Team GB’s Olympic dream crushed despite England thrashing Scotland

Scotland 0-6 England (Greenwood 12’, James 38’, 39’, Mead 45+1, Kirby 49’, Bronze 90+3)

HAMPDEN PARK – Failure had never before entered the vernacular of this England side, for whom even their biggest disappointments have usually come laced with an aftertaste of glory.

Yet in spite of a 6-0 thrashing of Scotland, there will be no Olympic football for Team GB next summer after the Netherlands’ remarkable late flourish against Belgium ensured the Dutch topped Nations League Group A1. For a few dying seconds, with England needing to better the Netherlands’ result by three goals, Lucy Bronze’s injury time goal looked like it had been enough. Sarina Wiegman’s homeland had other ideas.

England had it all to lose for both nations, and the Netherlands may well question the integrity of this fixture, which had such an obvious incentive for Scotland’s Olympic hopefuls to collapse. But this was not a night for tin hats – the gulf was evident from kick-off.

While in men’s football, the Olympics may be a relative non-event, behind more noble pursuits like trampoline and dressage, it has traditionally been central to the women’s game. There is perhaps an argument that England, European champions and World Cup finalists, have outgrown it, but that is certainly not the case for a Scottish side handed a cruel reminder of how far they have yet to go.

That is unlikely to change until they can decisively capture the public imagination north of the border. A three-quarters empty Hampden suggests that is simply not happening.

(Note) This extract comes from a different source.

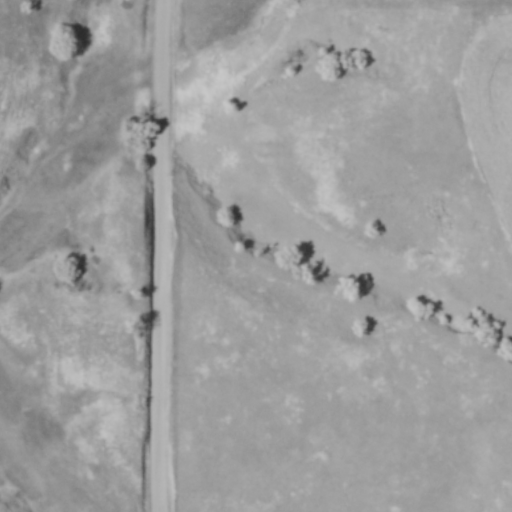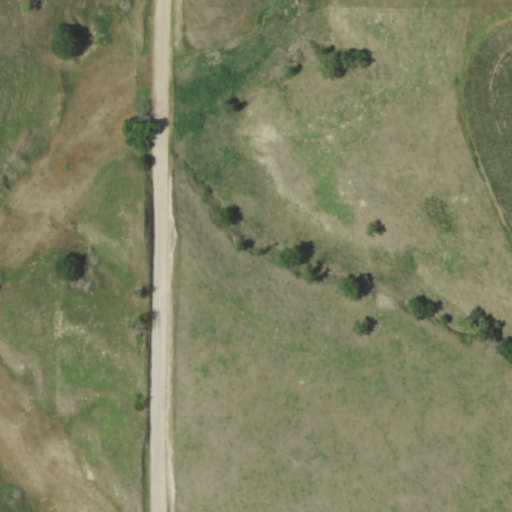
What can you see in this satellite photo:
road: (161, 255)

Their manager, Pedro Martinez Losa, cut a resigned figure even before England had begun the goal-fest, both hands stuffed submissively deep into his pockets with all the vigour you might expect from a Madrid native in the Baltic Glaswegian air.

It had been an interesting quirk that in defeat, his already relegated team so nearly helped the British cause.

With Scottish captain Rachel Corsie decrying the “huge insult” from those questioning whether her players really wanted to win, there was no disputing how much they cared. If the Olympics was the dream, getting one over on the Auld Enemy would have been nirvana.

Exhibit A: the screams of goalkeeper Lee Alexander, as she berated her standstill defence for leaving Alex Greenwood unattended for the opener.

It was only the first notes of the symphony for Lauren James, who dance-like sprung through the back line for two sweetly taken goals in as many minutes. Niamh Charles soared down the flanks. James’ mazy dribbles embarrassed a Scottish defence lacking physicality, teeing up Lauren Hemp to hit the bar and assisting Beth Mead’s training ground finish – her first international strike since her ACL rupture.

Misery for the Scots, had been compounded by a cool Fran Kirby tap-in and Bronze’s last-ditch header. Back in September, when these two sides met at the Stadium of Light, it was decided by one goal (cue the sound of Dutch eyes rolling). Here, what might have been a historic derby merely descended into chaos.

So Wiegman’s troops won the battle but lost the war. The Netherlands will find out their Nations League semi-final opponents in the draw on 11 December.